Bookmark: The Most Important Lesson I Learned During My Social Media Detox
“I think I’m partying so much because I’m just dreading sitting at home by myself hearing my thoughts hit the walls.” – Lorde
Second week of new job. Upbeat energy running low.
Not a bad way of draining; the people are quite nice. (Saying this as an ambivert.)
It’s hard to blend in a big group, cuz naturally survives better in small group instead. So when there are a few extroverts in the group, in an environment that I’m not familiar with, I just tend to back out.
I can hardly warm up myself to people. Not sure if I want to change this. But for now, I guess I’ll just be cold to people who are cold to me.
Well, it’s time of the year. Honestly, I don’t think resolution actually works (or maybe just me, couldn’t keep in mind in achieving them lol) but I really think it’s a good way in stating down what were you thinking in a year ago and present, and surprisingly I didn’t wrote a post about resolution for 2016. Or maybe I deleted it? Because I’m really a fan of deleting stuff I posted online.
Looking back at 2016, I’d say it’s not so a bad year. A year that I’m lost but also (kinda) found myself back.
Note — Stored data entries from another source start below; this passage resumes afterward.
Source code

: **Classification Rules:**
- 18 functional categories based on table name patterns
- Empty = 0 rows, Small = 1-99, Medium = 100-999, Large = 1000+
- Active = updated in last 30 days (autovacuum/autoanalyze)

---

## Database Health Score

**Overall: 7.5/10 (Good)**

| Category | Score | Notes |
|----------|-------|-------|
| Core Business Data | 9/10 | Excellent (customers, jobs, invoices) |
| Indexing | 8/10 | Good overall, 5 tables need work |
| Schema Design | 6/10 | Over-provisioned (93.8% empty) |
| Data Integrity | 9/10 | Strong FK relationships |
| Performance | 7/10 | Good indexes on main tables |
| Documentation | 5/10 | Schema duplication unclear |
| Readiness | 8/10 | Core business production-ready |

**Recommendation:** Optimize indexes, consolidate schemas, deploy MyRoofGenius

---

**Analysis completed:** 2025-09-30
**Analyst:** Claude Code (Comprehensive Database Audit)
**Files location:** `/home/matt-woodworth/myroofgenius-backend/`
I basically wasted the first three months of the year with doing nothing at home and occasionally looking for job but didn’t get any (back then I have no idea what I really wanted to do) and eventually accepted a sales job in a local bank’s credit card department. It’s not the type of job that I think I will ever take but somehow it helped me in knowing myself better, polished my communication skill, be brave to talk to people and be a little more sociable.
Then I had an amazing first solo trip ever to Taiwan in April, got to know a few really kind people during the trip. Another small-big thing that I never thought I would have ever done is getting a tattoo done. I’ve been wanting to get one but never actually do it, always giving excuses and letting fear to stop me. I’m glad people that I’ve met in the second half of 2016 inspired me to do so. I’ve seen how they do things they want to do without letting doubts and fears in stopping them. If there’s a reason you came into my life but ain’t meant to stay, then this is the reason: to spark the fire within me to be less indecisive and chase for things that I want.
Back to 2017 resolution, I’ve listed them down, not sure whether I’ll actually achieve them or not hahahaha but it’s always good to set a few goals for yourself and keep them in check from time to time.
- Second tattoo. Yes I’m always a fan of it (playing with those fake one) and since now I’ve got a real one, nothing stops me lolll.
- Write more. I’m a sucker in keeping my goal for this. Been saying this for like few decades ago and never seems to able to stick to this habit but at least, continue my 5-year-journal cause I… skipped last year.
- Read more. So far I’ve read three books in December (I was too free) and I need to control myself from getting new one before I finish the rest of my unread books.👀
- Travel to Cambodia & Vietnam. Now the problem is I really enjoy traveling alone but friend knew that I’m planning to go is trying to come along as well, not sure how to deal with this lol. But I’m planning to be somewhere around June. If budget allows, Singapore in end of the year cause I’ve never been there even though it’s just beside my country.
- Better financial planning. Or at least, save more. In order to achieve no.4.
- GO OUT. Stick to gym, since I’ve got a fixed working hour job. Go for more outdoor activities, been dying to go to Broga Hill (beginner level duh) and still looking for people who like to go for mountain climbing kind of activities in 2017. ==
- Ultimately, focus on career. This is the year to focus on career and focus on growing yourself. I’ve (kinda) found a job in a field that I’m really interested in and there isn’t any excuse to not work hard on it. For any other aspects in life, I’d just let them be. If things are meant to be, they will be. Work hard, be proactive, pass probation, get increment, and let the rest fall into place.
Be braver and better, not bitter.
And let’s be a better us by the time we’ll meet again. xx
What’s your resolution for this year?